Stored data entries>
_ _ _ _ _ _ _
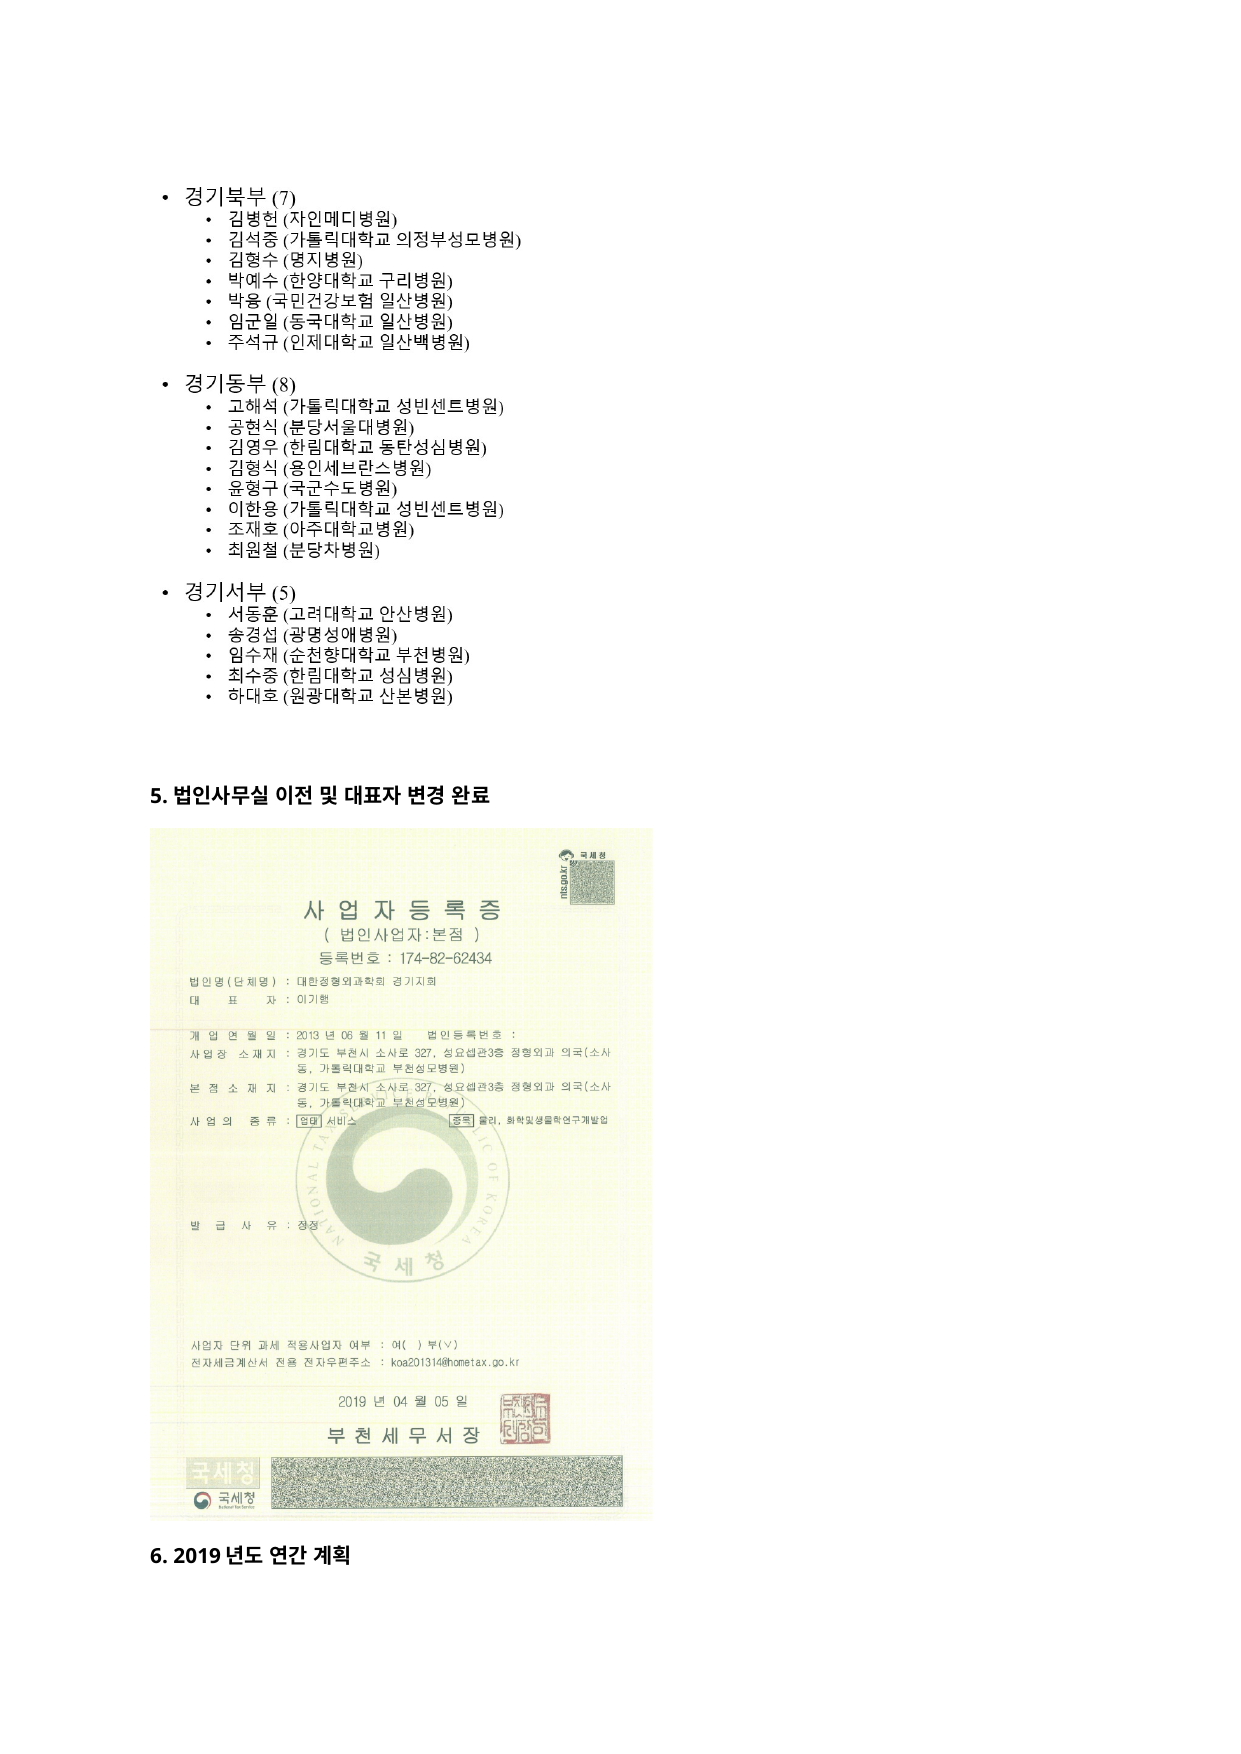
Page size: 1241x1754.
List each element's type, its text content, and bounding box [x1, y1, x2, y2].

text 6. 2019년도 연간 계획 [150, 1539, 1090, 1569]
picture [150, 177, 531, 715]
picture [150, 828, 653, 1521]
text 5. 법인사무실 이전 및 대표자 변경 완료 [150, 779, 1090, 810]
_ _ _ _ _ _ _
Your task>
Print each entry shown above with exact wording and no pictures.

Your solution>
Page size: 1241x1754.
List each element's type, its text content, and bounding box [x1, y1, x2, y2].

text 6. 2019년도 연간 계획 [150, 1539, 1090, 1569]
picture [150, 177, 531, 715]
picture [150, 828, 653, 1521]
text 5. 법인사무실 이전 및 대표자 변경 완료 [150, 779, 1090, 810]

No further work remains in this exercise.